_Exercise description_
If a line of the data below contains the string "Auvergne", copy it into your answer.

_Data extract_
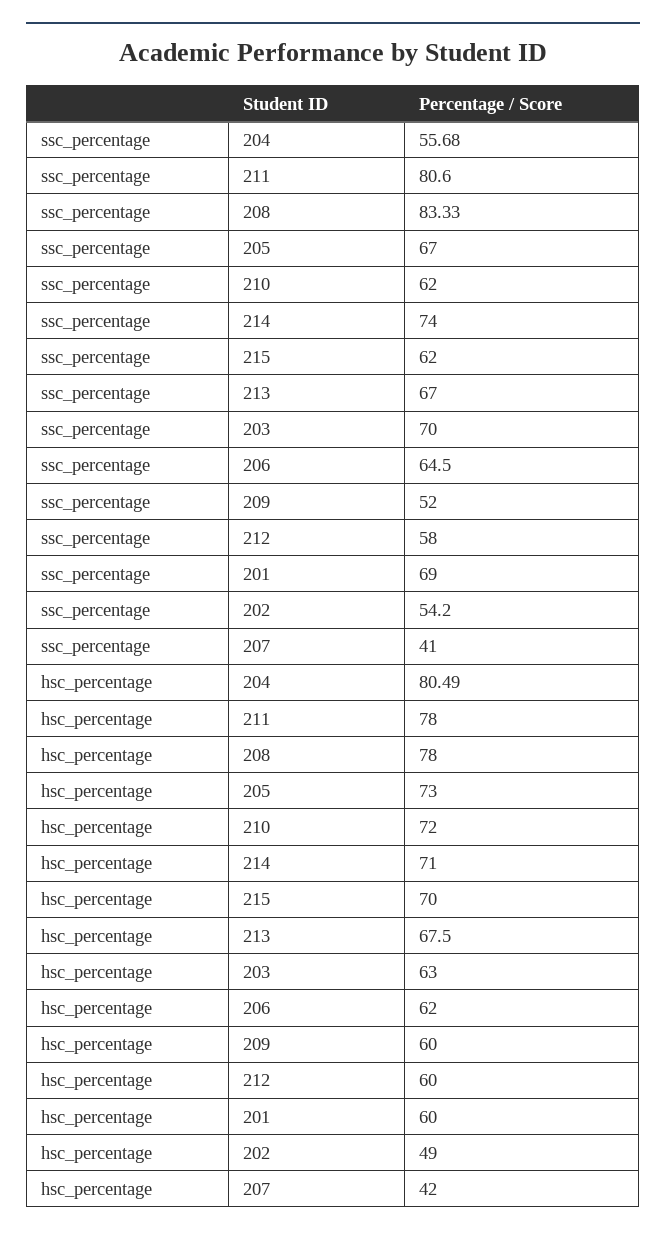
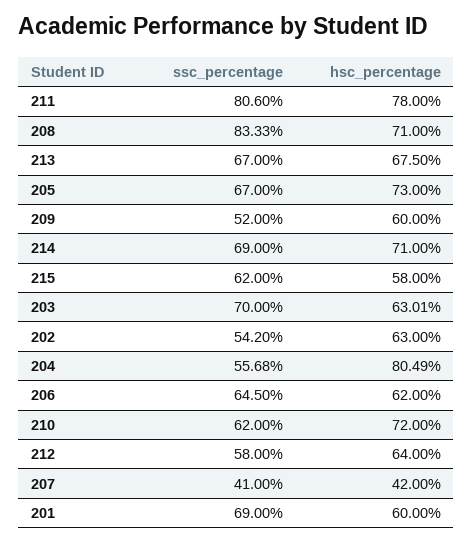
  {
    "ssc_percentage": {
      "204": 55.68,
      "211": 80.6,
      "208": 83.33,
      "205": 67,
      "210": 62,
-     "214": 74,
+     "214": 69,
      "215": 62,
      "213": 67,
      "203": 70,
      "206": 64.5,
      "209": 52,
      "212": 58,
      "201": 69,
      "202": 54.2,
      "207": 41
    },
    "hsc_percentage": {
      "204": 80.49,
      "211": 78,
-     "208": 78,
+     "208": 71,
      "205": 73,
      "210": 72,
      "214": 71,
-     "215": 70,
+     "215": 58,
      "213": 67.5,
-     "203": 63,
+     "203": 63.01,
      "206": 62,
      "209": 60,
-     "212": 60,
+     "212": 64,
      "201": 60,
-     "202": 49,
+     "202": 63,
      "207": 42
    }
  }

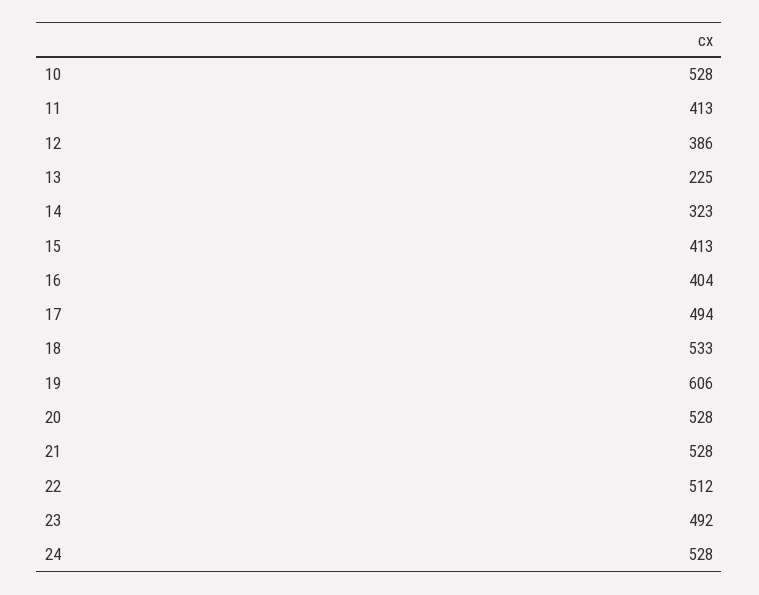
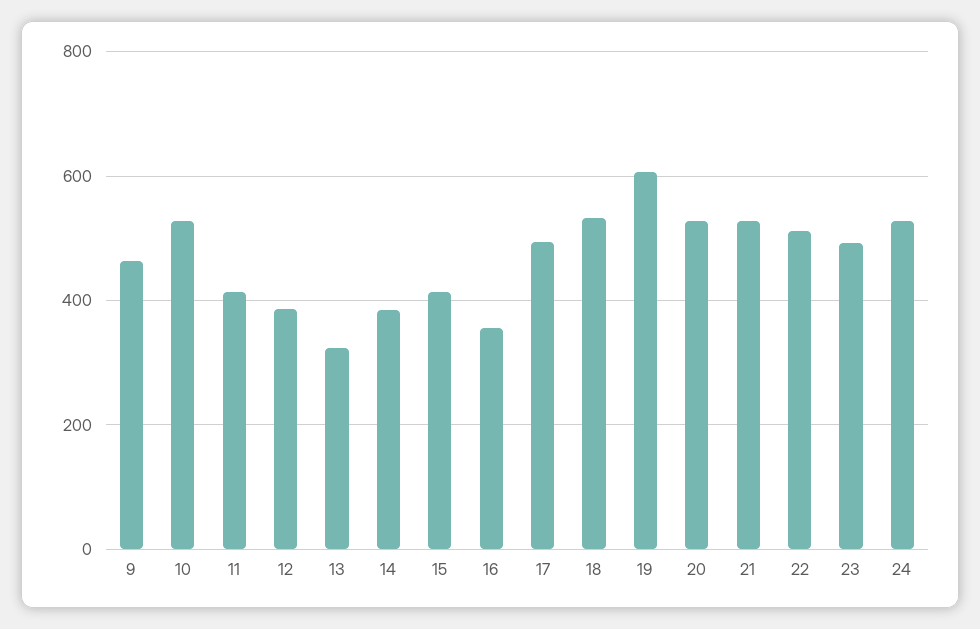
  {
    "10": 528,
    "11": 413,
    "12": 386,
-   "13": 225,
+   "13": 320,
-   "14": 323,
+   "14": 380,
    "15": 413,
-   "16": 404,
+   "16": 360,
    "17": 494,
    "18": 533,
    "19": 606,
    "20": 528,
    "21": 528,
    "22": 512,
    "23": 492,
-   "24": 528
+   "24": 528,
+   "9": 460
  }

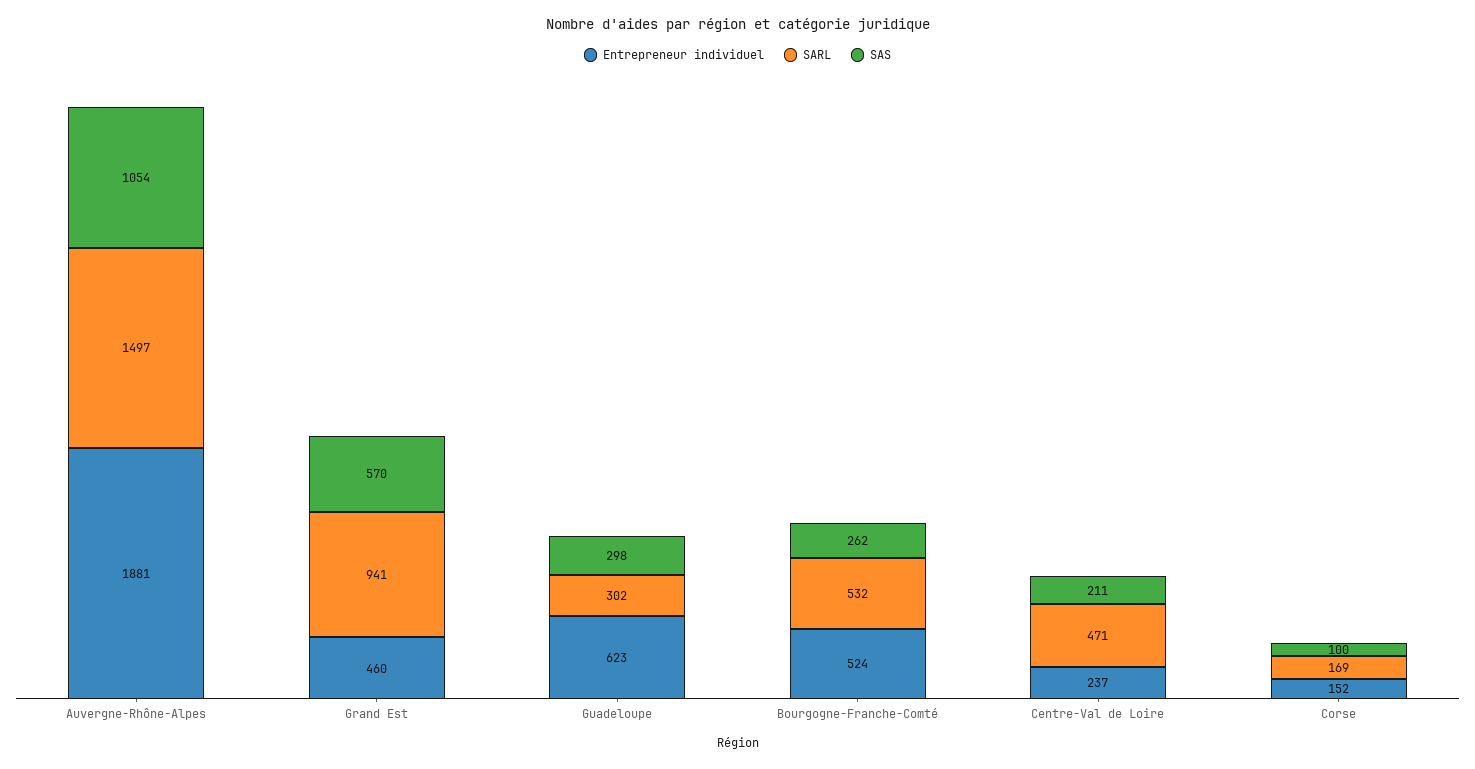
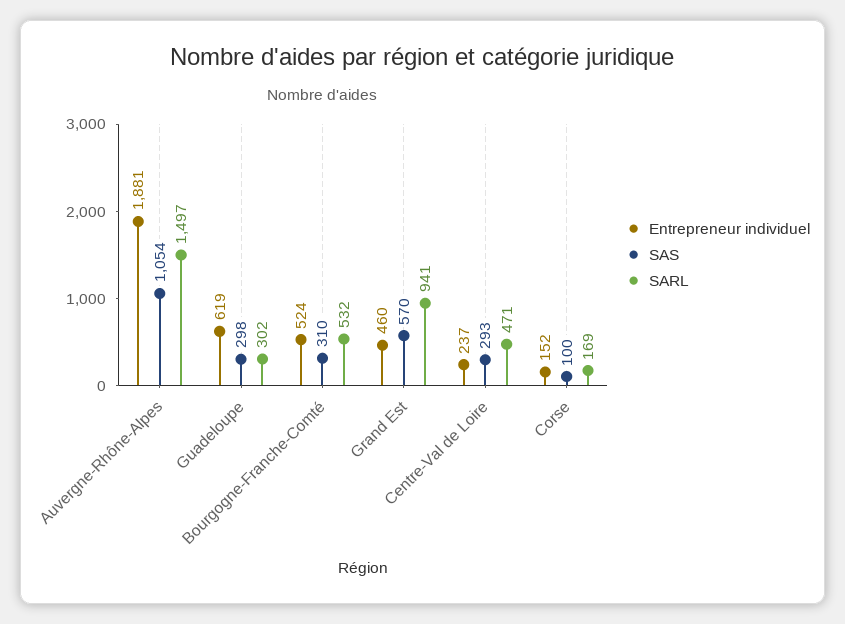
  {
    "Entrepreneur individuel": {
      "Auvergne-Rhône-Alpes": 1881,
      "Grand Est": 460,
-     "Guadeloupe": 623,
+     "Guadeloupe": 619,
      "Bourgogne-Franche-Comté": 524,
      "Centre-Val de Loire": 237,
      "Corse": 152
    },
    "SARL": {
      "Auvergne-Rhône-Alpes": 1497,
      "Grand Est": 941,
      "Guadeloupe": 302,
      "Bourgogne-Franche-Comté": 532,
      "Centre-Val de Loire": 471,
      "Corse": 169
    },
    "SAS": {
      "Auvergne-Rhône-Alpes": 1054,
      "Grand Est": 570,
      "Guadeloupe": 298,
-     "Bourgogne-Franche-Comté": 262,
+     "Bourgogne-Franche-Comté": 310,
-     "Centre-Val de Loire": 211,
+     "Centre-Val de Loire": 293,
      "Corse": 100
    }
  }

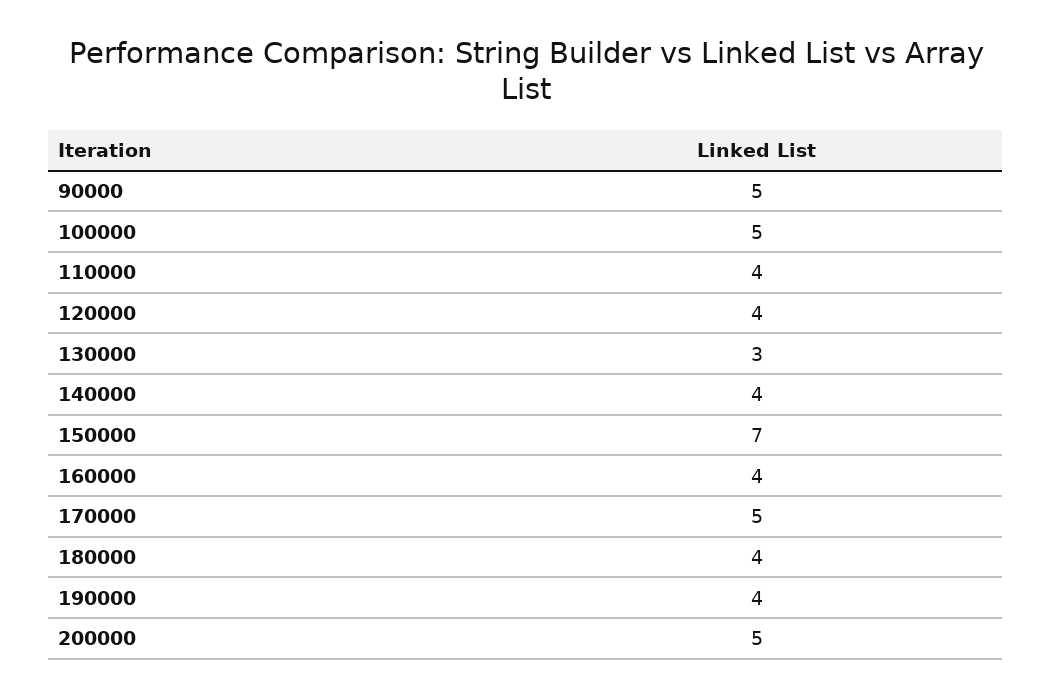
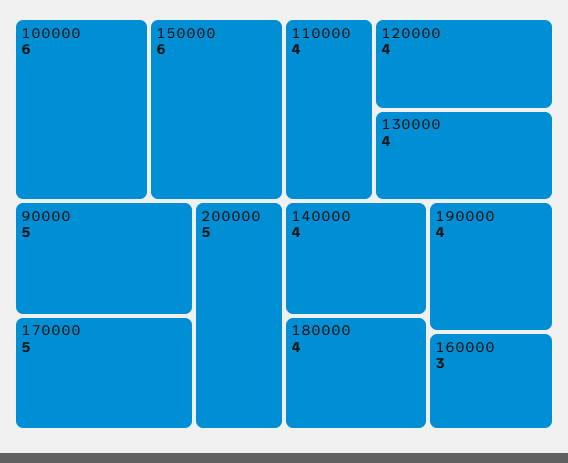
  {
    "90000": 5,
-   "100000": 5,
+   "100000": 6,
    "110000": 4,
    "120000": 4,
-   "130000": 3,
+   "130000": 4,
    "140000": 4,
-   "150000": 7,
+   "150000": 6,
-   "160000": 4,
+   "160000": 3,
    "170000": 5,
    "180000": 4,
    "190000": 4,
    "200000": 5
  }

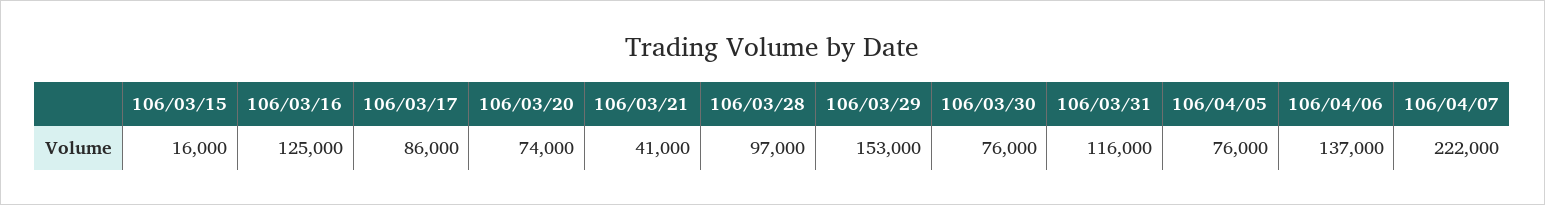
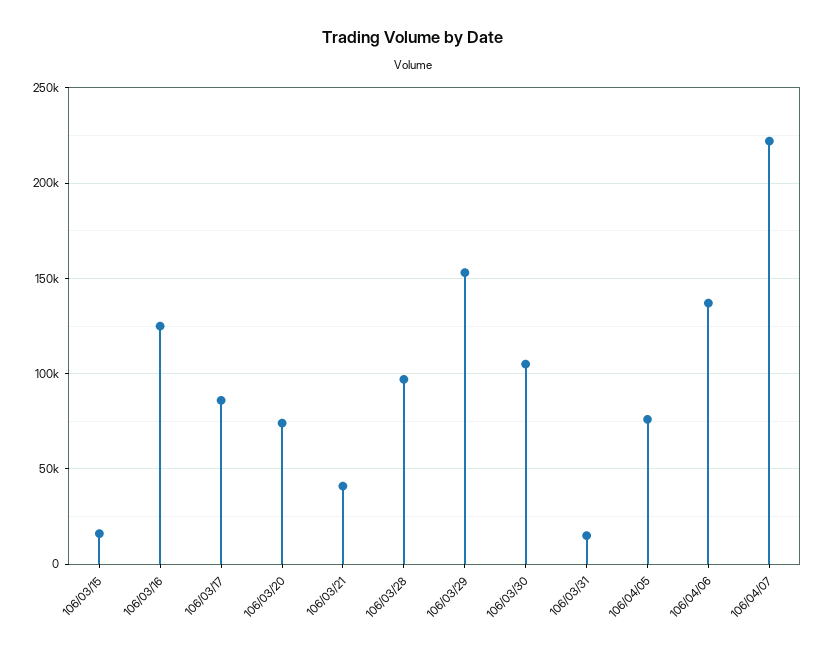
  {
    "106/03/15": 16000,
    "106/03/16": 125000,
    "106/03/17": 86000,
    "106/03/20": 74000,
    "106/03/21": 41000,
    "106/03/28": 97000,
    "106/03/29": 153000,
-   "106/03/30": 76000,
+   "106/03/30": 105000,
-   "106/03/31": 116000,
+   "106/03/31": 15000,
    "106/04/05": 76000,
    "106/04/06": 137000,
    "106/04/07": 222000
  }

_Response for this exercise_
      "Auvergne-Rhône-Alpes": 1881,
      "Auvergne-Rhône-Alpes": 1497,
      "Auvergne-Rhône-Alpes": 1054,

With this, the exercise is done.